Die Entdeckung: " Der Tuppes vum Land"

Der Musikzug der "Ihrefelder Zigeuner" probt im Schlachthof in der Liebigstraße. Entsprechend gut abgehangen, also altbewährt, sind ihre Spielmannszug-Medleys mit Gesang. Das Ganze sieht bunt aus und klingt gut. Ein Treffer aus dem Veedels-Karneval.

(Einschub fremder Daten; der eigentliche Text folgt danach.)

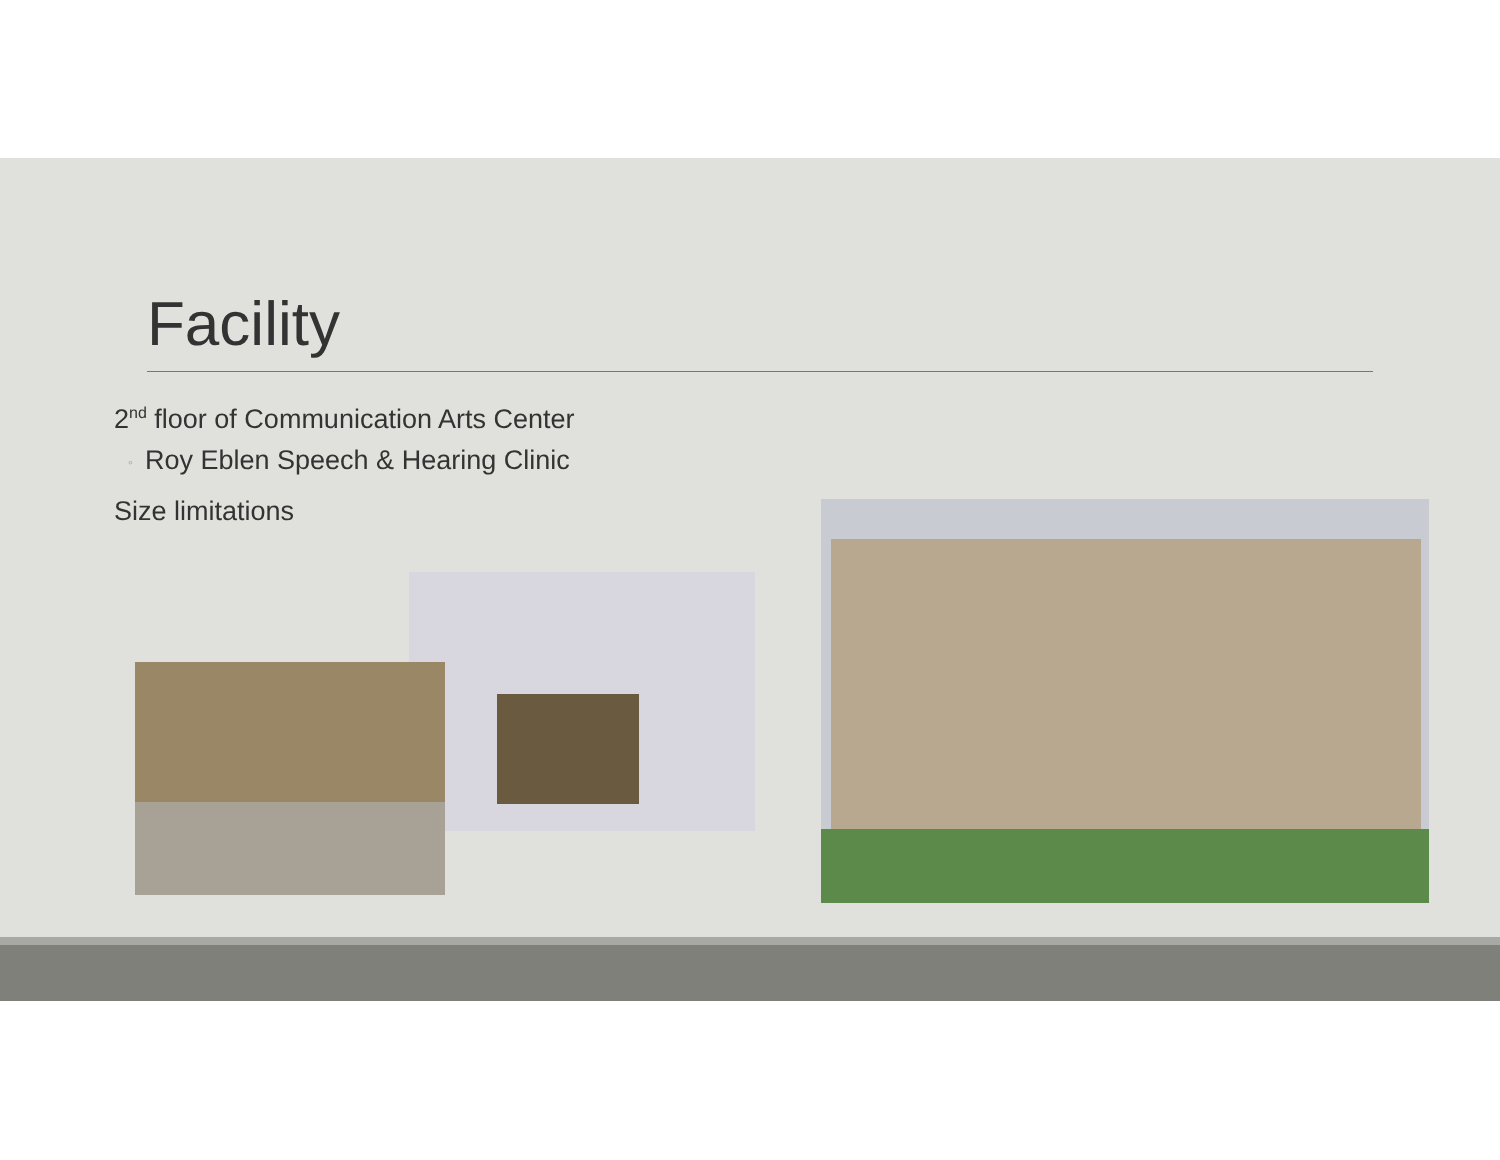Facility
2<sup>nd</sup> floor of Communication Arts Center
◦ Roy Eblen Speech & Hearing Clinic
Size limitations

Abräumer des Abends war Jörg Runge, "Dä
Tuppes vum Land". Er verschreibt sich dem schwierigen Genre
der rheinischen Reimrede und erledigt sich seiner Aufgabe mit
goßer Bravour. Standing Ovations waren der Lohn für seine
Mühe. Hören Sie hier Ausschnitte aus seiner Rede!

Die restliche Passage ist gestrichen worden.